793.94/8603: Telegram

The Ambassador in China (Johnson) to the Secretary of State

184. Our 179, April 24, 10 a.m.

1.
Kawagoe sailed this morning from Shanghai for Japan.
2.
A responsible official of the Foreign Office stated today to an officer of the Embassy that the Foreign Office had for a long time been “negotiating” for abrogation of the Tangku Truce of May 31, 1933, but without success and before Kawagoe’s departure from Nanking had intimated to him “not in so many words but in a general way” that future Sino-Japanese discussions would be conditioned upon at least abolition of the East Hopei and North Chahar régimes and suppression of smuggling in North China (their existence being possible because of the Tangku Truce). He said that recently both Japanese and Chinese officers had been very cautious in approaching the question of the resumption of Sino-Japanese discussions looking to settlement of so-called fundamental issues and neither side wanted to take the initiative. The Foreign Office expected that developments arising out of the forthcoming April 30 elections and returns would occupy the Japanese Government for at least a month and Sino-Japanese discussions would not be reopened until after that period. He anticipated that when they were resumed they would consist in little more than informal talks looking to the discovery of a basis on which formal discussions might proceed.
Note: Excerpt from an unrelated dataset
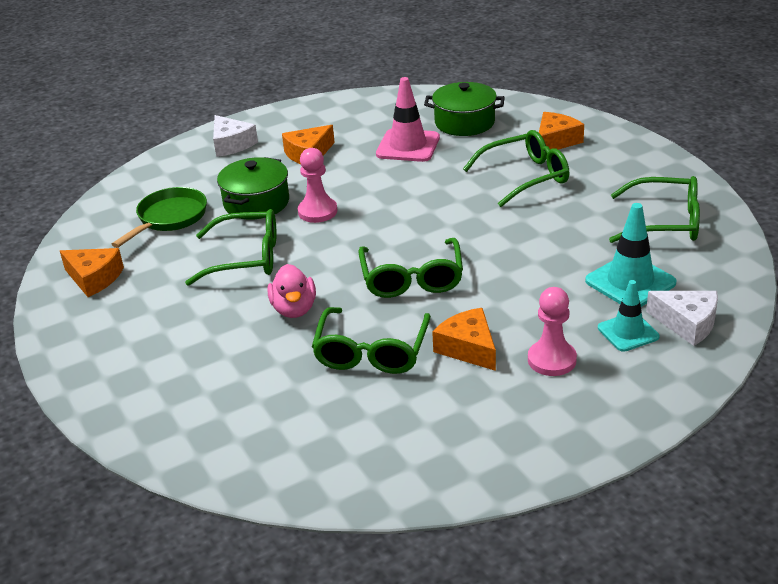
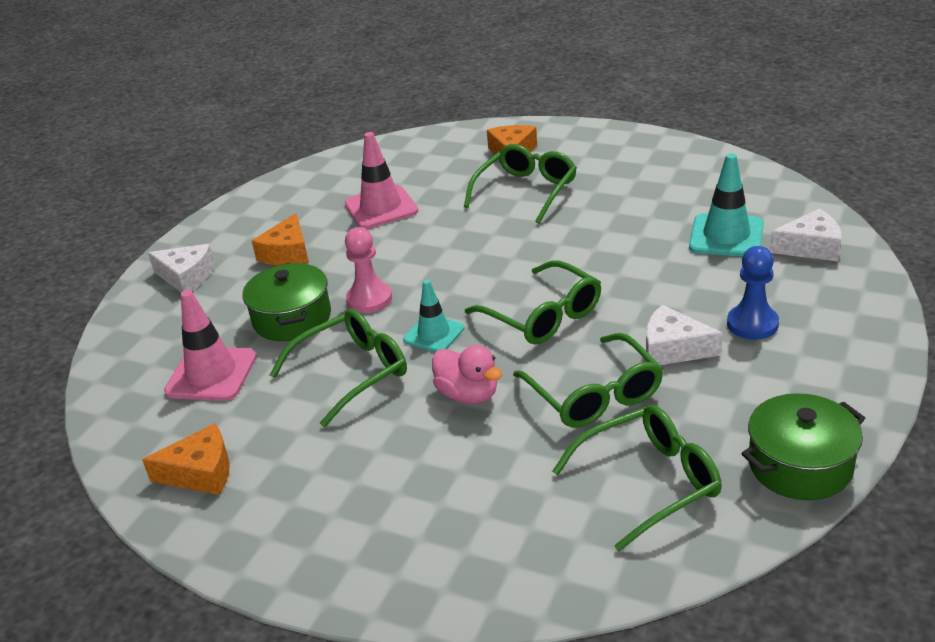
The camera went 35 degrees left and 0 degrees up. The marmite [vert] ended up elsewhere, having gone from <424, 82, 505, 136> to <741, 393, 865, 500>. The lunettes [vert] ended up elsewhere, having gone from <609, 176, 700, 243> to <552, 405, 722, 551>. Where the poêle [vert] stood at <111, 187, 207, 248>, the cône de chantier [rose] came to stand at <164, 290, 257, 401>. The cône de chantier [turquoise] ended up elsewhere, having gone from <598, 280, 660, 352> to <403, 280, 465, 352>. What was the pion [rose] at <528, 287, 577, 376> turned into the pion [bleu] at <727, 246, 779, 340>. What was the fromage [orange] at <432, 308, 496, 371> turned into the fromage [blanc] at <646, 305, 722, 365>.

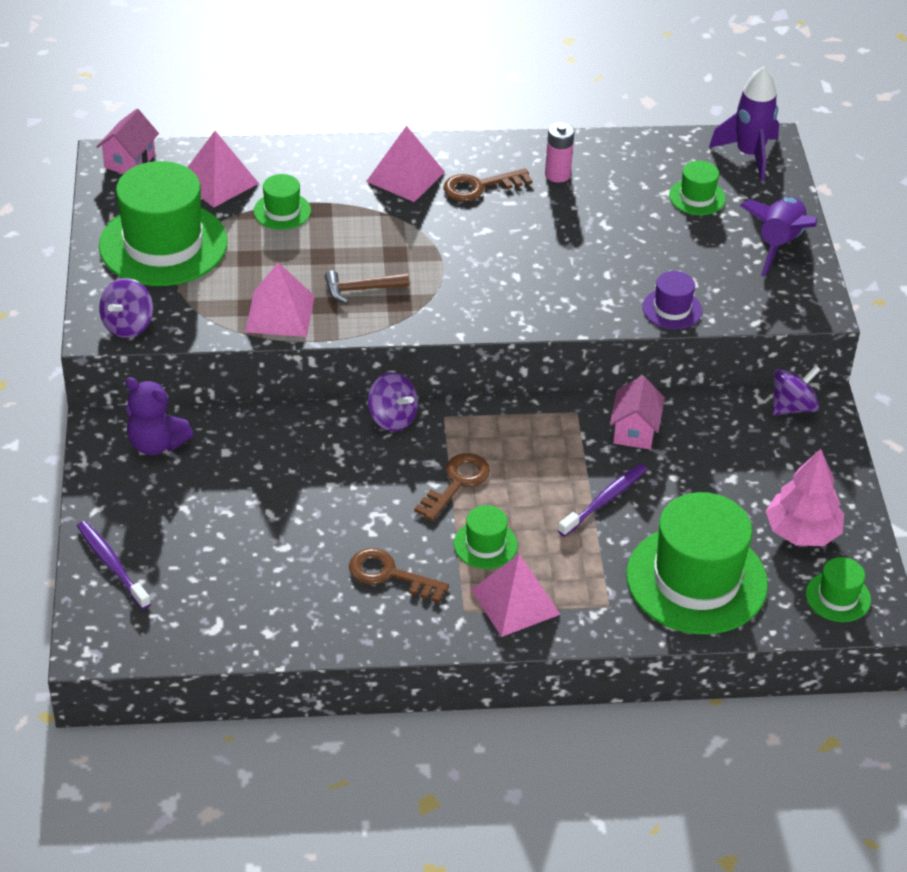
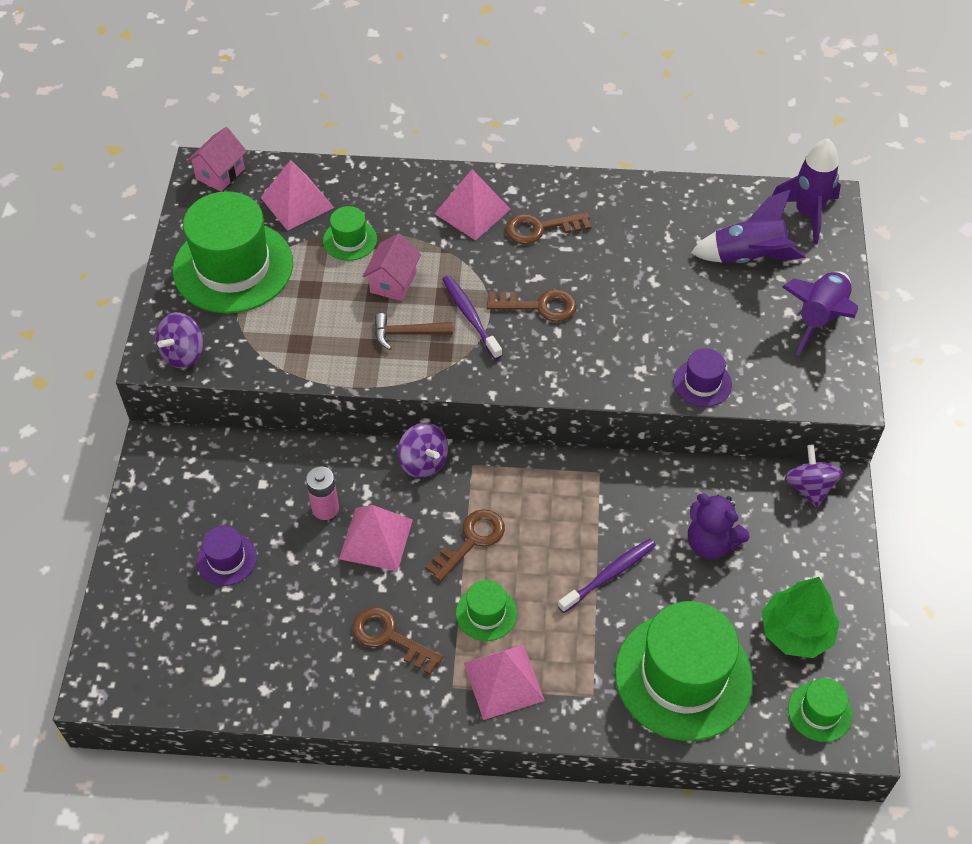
The camera went 10 degrees right and 10 degrees up. The pile [rose] ended up elsewhere, having gone from <545, 122, 575, 183> to <306, 467, 339, 520>. Where the chapeau [vert] stood at <669, 161, 726, 215>, the fusée [violet] came to stand at <691, 190, 806, 263>. The pyramide [rose] ended up elsewhere, having gone from <245, 263, 314, 337> to <339, 505, 413, 571>. The toupie [violet] at <772, 365, 821, 415> ended up facing another way, 75 degrees counterclockwise from before. The maison [rose] ended up elsewhere, having gone from <610, 376, 665, 449> to <363, 233, 421, 301>. The ours en peluche [violet] ended up elsewhere, having gone from <125, 377, 194, 455> to <688, 493, 749, 559>. What was the arbre [rose] at <766, 449, 844, 546> turned into the arbre [vert] at <762, 577, 840, 658>. The brosse à dents [violet] ended up elsewhere, having gone from <77, 521, 151, 609> to <442, 275, 502, 359>. The second view gained the clé [marron] at <487, 290, 577, 322>. The second view gained the chapeau [violet] at <197, 526, 257, 586>.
The Foreign Office believed that Sato was sincere in desiring to reorient Japan’s China policy along more moderate lines; claims that Japanese officials in China had come to be moderate in their views including Kodama (head of the recent Japanese Economic Mission), Kawagoe and Suma;87 all the opinions of these men could not prevail with Japan’s military reactionaries; he, accordingly, did not believe that there would be any real change in [Page 79] Japanese policy because the Japanese military would be unwilling ever to annul the Tangku Truce which gives them a buffer between Manchukuo and China Proper, a corridor to Mongolia, a base for activities such as the illicit narcotics traffic and the smuggling which menaces the Chinese Government’s fiscal security.
3.
Sent to the Department, by mail to Peiping, Tokyo.
Johnson
  1. Yakichiro Suma, Counselor of Embassy in China.